Here, it will be observed, are some very striking counterparts to the miraculous incidents found related in the Gospel history of Jesus Christ. And no less analogous is the no less well- authenticated story of Quexalcote of Mexico, which the Rev. Mr. Maurice concedes to be, and Lord Kingsborough and Niebuhr (in his history of Rome) prove to be much older than the Gospel account of Jesus Christ. According to Maurice’s “Ind. Ant.,” Humboldt’s “Researches in Mexico,” Lord Kingsborough’s “Mexican Ant.,” and other works, the incarnate God Quexalcote was born (about 300 B.C.) of a spotless virgin, by the name Chimalman, and led a life of the deepest humility and piety; retired to a wilderness, fasted forty days, was worshipped as a God, and was finally crucified between two thieves; after which he was buried and descended into hell, but rose again the third day. The following is a part of Lord Kingsborough’s testimony in the case: “The temptation of Qtlexalcote, the fast of forty days ordained by the Mexican ritual, the cup with which he was presented to drink (on the cross), the reed which was his sign, the ‘Morning Star,’ which he is designated, the ‘Teoteepall, or Divine Stone,’ which was laid on his altar, and which was likewise an object of adoration, — all these circumstances, connected with many others relating to Quexalcote of Mexico, but which are here omitted, are very curious and mysterious.” (Vol. Vi. p. 237, of Mexican Ant.)

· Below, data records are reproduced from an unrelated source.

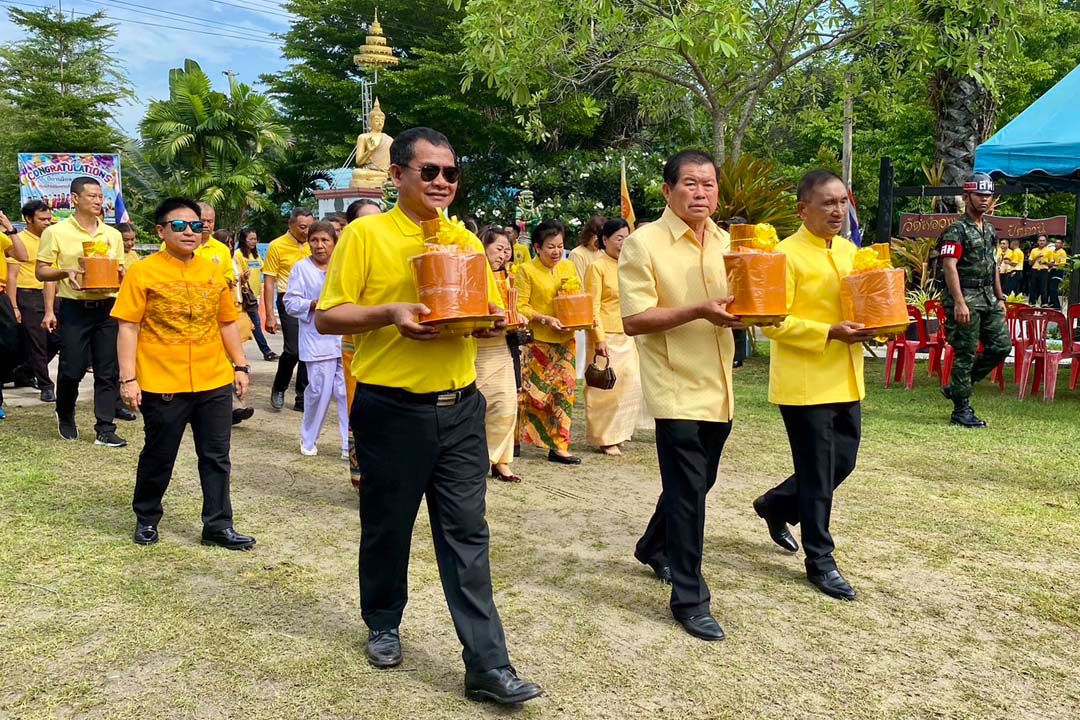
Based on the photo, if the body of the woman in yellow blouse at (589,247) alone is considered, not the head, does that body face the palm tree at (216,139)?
no

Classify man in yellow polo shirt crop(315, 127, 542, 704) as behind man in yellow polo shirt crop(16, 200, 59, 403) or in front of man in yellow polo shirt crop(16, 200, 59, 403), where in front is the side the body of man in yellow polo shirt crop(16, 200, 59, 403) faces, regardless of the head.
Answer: in front

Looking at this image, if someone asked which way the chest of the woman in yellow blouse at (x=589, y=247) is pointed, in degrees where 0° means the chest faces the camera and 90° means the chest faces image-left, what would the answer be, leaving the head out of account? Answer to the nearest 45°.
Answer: approximately 315°

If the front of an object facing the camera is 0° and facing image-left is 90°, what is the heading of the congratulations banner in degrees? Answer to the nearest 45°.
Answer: approximately 0°

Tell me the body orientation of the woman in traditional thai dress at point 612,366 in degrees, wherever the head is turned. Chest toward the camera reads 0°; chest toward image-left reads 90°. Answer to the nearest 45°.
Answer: approximately 315°

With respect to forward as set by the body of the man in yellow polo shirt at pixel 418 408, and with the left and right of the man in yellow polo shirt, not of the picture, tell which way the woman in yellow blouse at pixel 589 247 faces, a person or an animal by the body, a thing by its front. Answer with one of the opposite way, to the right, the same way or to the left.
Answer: the same way

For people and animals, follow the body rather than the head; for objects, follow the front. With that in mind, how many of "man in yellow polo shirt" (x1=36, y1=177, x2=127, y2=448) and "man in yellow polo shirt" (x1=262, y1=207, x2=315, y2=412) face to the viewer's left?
0

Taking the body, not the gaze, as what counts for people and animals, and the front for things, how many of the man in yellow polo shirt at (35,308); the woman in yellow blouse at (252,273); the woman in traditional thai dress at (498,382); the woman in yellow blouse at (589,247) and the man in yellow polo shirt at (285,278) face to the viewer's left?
0

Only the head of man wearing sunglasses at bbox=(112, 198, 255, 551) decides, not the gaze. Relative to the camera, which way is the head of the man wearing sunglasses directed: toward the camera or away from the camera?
toward the camera

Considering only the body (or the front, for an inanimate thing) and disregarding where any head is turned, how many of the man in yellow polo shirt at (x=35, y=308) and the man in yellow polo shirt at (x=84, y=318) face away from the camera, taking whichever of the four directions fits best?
0

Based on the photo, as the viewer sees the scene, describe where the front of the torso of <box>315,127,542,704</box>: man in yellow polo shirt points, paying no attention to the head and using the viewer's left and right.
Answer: facing the viewer and to the right of the viewer

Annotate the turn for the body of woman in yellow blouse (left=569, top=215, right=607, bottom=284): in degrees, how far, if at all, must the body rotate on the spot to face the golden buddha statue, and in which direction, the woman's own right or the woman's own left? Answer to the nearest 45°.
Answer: approximately 135° to the woman's own left

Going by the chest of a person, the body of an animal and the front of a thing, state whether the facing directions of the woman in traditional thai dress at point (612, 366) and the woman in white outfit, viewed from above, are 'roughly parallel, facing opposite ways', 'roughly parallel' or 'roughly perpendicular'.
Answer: roughly parallel

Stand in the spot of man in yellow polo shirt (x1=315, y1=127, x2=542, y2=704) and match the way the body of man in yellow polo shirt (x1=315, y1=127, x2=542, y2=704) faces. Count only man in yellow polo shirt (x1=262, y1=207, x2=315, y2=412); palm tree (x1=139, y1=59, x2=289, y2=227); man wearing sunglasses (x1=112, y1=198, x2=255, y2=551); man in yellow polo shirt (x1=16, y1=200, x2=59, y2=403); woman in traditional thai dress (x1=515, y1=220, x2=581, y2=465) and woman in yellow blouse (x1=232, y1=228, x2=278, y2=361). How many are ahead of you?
0

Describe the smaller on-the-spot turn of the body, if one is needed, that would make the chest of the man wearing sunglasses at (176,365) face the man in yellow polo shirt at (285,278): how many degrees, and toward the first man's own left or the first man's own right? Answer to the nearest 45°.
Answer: approximately 135° to the first man's own left

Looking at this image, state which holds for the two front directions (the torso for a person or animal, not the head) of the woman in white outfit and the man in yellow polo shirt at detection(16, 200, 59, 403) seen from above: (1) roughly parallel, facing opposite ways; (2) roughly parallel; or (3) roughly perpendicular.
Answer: roughly parallel

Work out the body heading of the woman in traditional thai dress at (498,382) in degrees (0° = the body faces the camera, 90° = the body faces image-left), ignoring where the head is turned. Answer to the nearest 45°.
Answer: approximately 315°
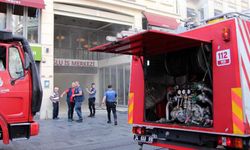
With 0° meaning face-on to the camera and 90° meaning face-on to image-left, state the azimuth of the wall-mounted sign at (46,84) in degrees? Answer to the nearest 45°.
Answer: approximately 0°

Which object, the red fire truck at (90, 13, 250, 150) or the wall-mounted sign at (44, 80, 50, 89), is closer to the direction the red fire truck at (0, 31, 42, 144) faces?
the red fire truck

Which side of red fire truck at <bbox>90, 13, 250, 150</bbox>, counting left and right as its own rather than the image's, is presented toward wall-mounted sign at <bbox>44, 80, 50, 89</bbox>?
left

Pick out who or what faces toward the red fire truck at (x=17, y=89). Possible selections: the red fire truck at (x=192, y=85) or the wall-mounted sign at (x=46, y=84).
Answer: the wall-mounted sign

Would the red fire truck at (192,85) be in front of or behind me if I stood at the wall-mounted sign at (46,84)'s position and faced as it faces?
in front

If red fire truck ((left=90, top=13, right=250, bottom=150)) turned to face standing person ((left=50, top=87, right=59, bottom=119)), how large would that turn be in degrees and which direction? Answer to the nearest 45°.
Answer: approximately 90° to its left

Again “Quexalcote is represented, in the painting of Codex Borgianus, as nailed to the cross.” (See Mex. Ant. vol. vi. p. 166.) One plate in this work represents him as being crucified in the heavens, one as being crucified between two thieves. Sometimes he is represented as being nailed to the cross, and sometimes as hanging with the cross in his hands. The same work speaks of his burial, descent into hell, and his resurrection; while the account of his immaculate conception and miraculous birth are found in a work called “Codex Vaticanus.”
Other parallel incidents could be cited, if we had space for them, appertaining to the history of this Mexican God. And parallels might also be constructed upon the histories of other ancient Gods, — as that of Sakia of India, Salivahana of Bermuda, Hesus, or Eros, of the Celtic Druids, Mithra of Persia, Hil and Feta of the Mandaites, &c.
But we will close with the testimony of a French philosopher (Bagin) on the subject of deific incarnations. This writer says, “The most ancient histories are those of Gods who became incarnate in order to govern mankind. All those fables are the same in spirit, and sprang up everywhere from confused ideas, which have universally prevailed among mankind, — that Gods formerly descended upon earth.”
Now, we ask the Christian reader, — and it will be the first query of every man whose religious faith has not made shipwreck of his reason, — “What does all this mean? How are you going to sustain the declaration that Jesus Christ was the only son and sent of God, in view of these historic facts? Where are the superior credentials of his claim? How will you prove his apparently legendary history (that is, the miraculous portion of his history) to be real, and the others false?” We boldly aver it cannot be done. Please answer these questions, or relinquish your doctrine of the divinity of Jesus Christ.